POTD: Spring Green

POTD: Spring GreenSpring Green
Saguaro National Park, Arizona
2015

It was so green and lush when we were in Tucson, I thought I ought to post at least one color photo of the desert. It’s probably greener than a desert ought to be. The rain and fog that started this day certainly had something to do with that look.

4 thoughts on “POTD: Spring Green”

  1. I’m a sucker for fog photos so I love this one. And I expect it’s rather unusual to have ocatillo and saguaro cactus as the foreground elements in a fog pictures. Don’t think I’ve seen that before. When I lived in the Las Vegas desert, fog would be as rare as snow!

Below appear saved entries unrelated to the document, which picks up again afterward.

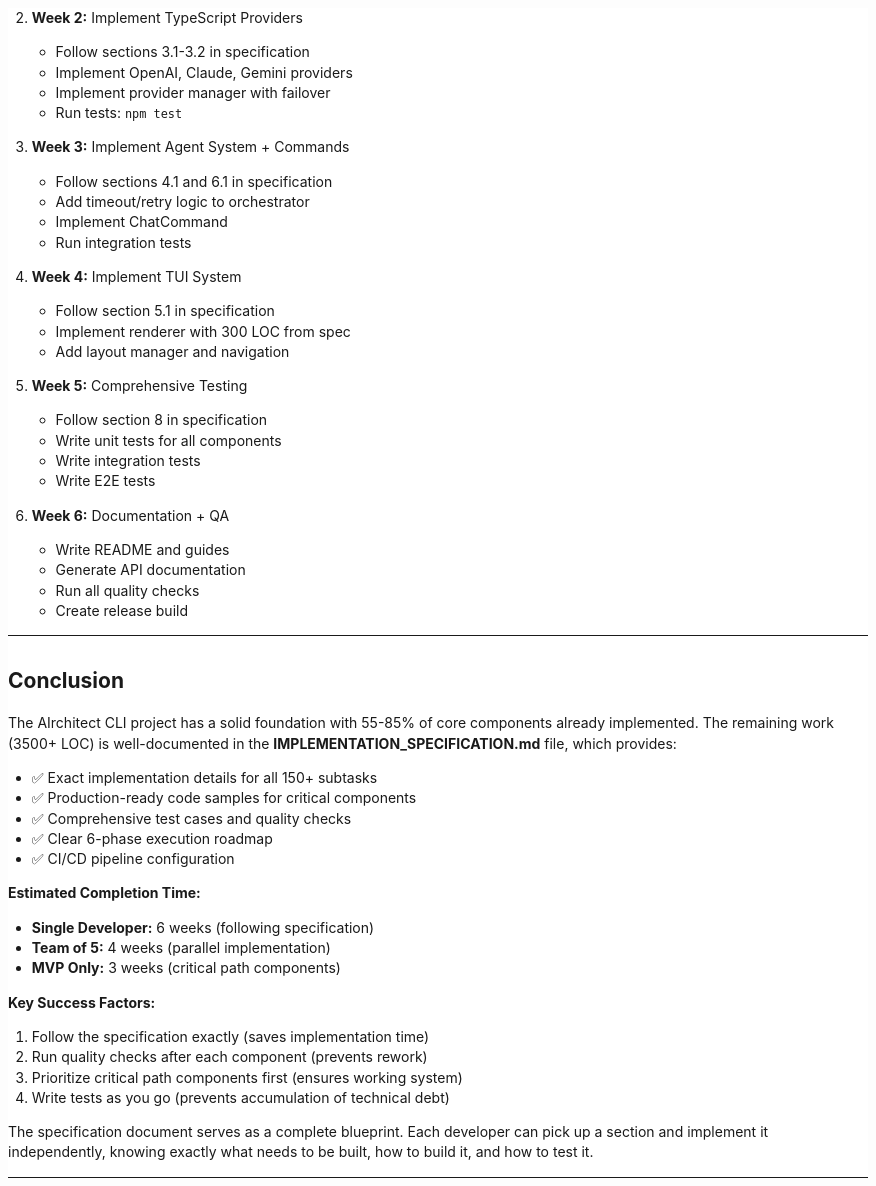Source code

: 2. **Week 2:** Implement TypeScript Providers
   - Follow sections 3.1-3.2 in specification
   - Implement OpenAI, Claude, Gemini providers
   - Implement provider manager with failover
   - Run tests: `npm test`

3. **Week 3:** Implement Agent System + Commands
   - Follow sections 4.1 and 6.1 in specification
   - Add timeout/retry logic to orchestrator
   - Implement ChatCommand
   - Run integration tests

4. **Week 4:** Implement TUI System
   - Follow section 5.1 in specification
   - Implement renderer with 300 LOC from spec
   - Add layout manager and navigation

5. **Week 5:** Comprehensive Testing
   - Follow section 8 in specification
   - Write unit tests for all components
   - Write integration tests
   - Write E2E tests

6. **Week 6:** Documentation + QA
   - Write README and guides
   - Generate API documentation
   - Run all quality checks
   - Create release build

---

## Conclusion

The AIrchitect CLI project has a solid foundation with 55-85% of core components already implemented. The remaining work (3500+ LOC) is well-documented in the **IMPLEMENTATION_SPECIFICATION.md** file, which provides:

- ✅ Exact implementation details for all 150+ subtasks
- ✅ Production-ready code samples for critical components
- ✅ Comprehensive test cases and quality checks
- ✅ Clear 6-phase execution roadmap
- ✅ CI/CD pipeline configuration

**Estimated Completion Time:**
- **Single Developer:** 6 weeks (following specification)
- **Team of 5:** 4 weeks (parallel implementation)
- **MVP Only:** 3 weeks (critical path components)

**Key Success Factors:**
1. Follow the specification exactly (saves implementation time)
2. Run quality checks after each component (prevents rework)
3. Prioritize critical path components first (ensures working system)
4. Write tests as you go (prevents accumulation of technical debt)

The specification document serves as a complete blueprint. Each developer can pick up a section and implement it independently, knowing exactly what needs to be built, how to build it, and how to test it.

---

    1. Kathy, I lived in Tucson for four years back in the day and I remember fog a few times, and snow only once. It’s wetter in Tucson than in Vegas so I imagine both fog and snow are a bit more common there. I think I read once that the Sonoran Desert around Tucson got about the maximum moisture per year to still be considered a desert, but I just looked up the definition of desert and it shows 10 inches or less per year while Tucson gets just over 11 inches so by that simple definition, it isn’t really a desert. However, the more detailed definitions also take into account general aridity. In deserts the rate of potential evapotranspiration exceeds the average annual rainfall by factors ranging from 2:1 to 33:1 or more. In other words, a desert is arid. I imagine the Tucson area certainly qualifies on that account. (511: more information than you wanted to know!)

  2. Thanks for all the extra info, Larry! I did actually enjoy it. Did not think that Vegas (further north) would be drier/hotter than Tucson (further south). I seem to remember it always being hotter in Tucson than Vegas. In the 9 years I lived in Vegas, it snowed once. Since I moved away 18 years ago, it’s snowed again only once! 😉 And I’m talking a snowfall that stuck on the ground long enough for people to see it. 😉

    1. Kathy, it’s interesting how perceptions differ–my impression was always that Vegas was hotter than Tucson. It appears your perception is correct, at least the one web site I just looked at shows Tucson with a higher maximum temperature and a higher average temperature. But the difference was only 1 degree C in both cases.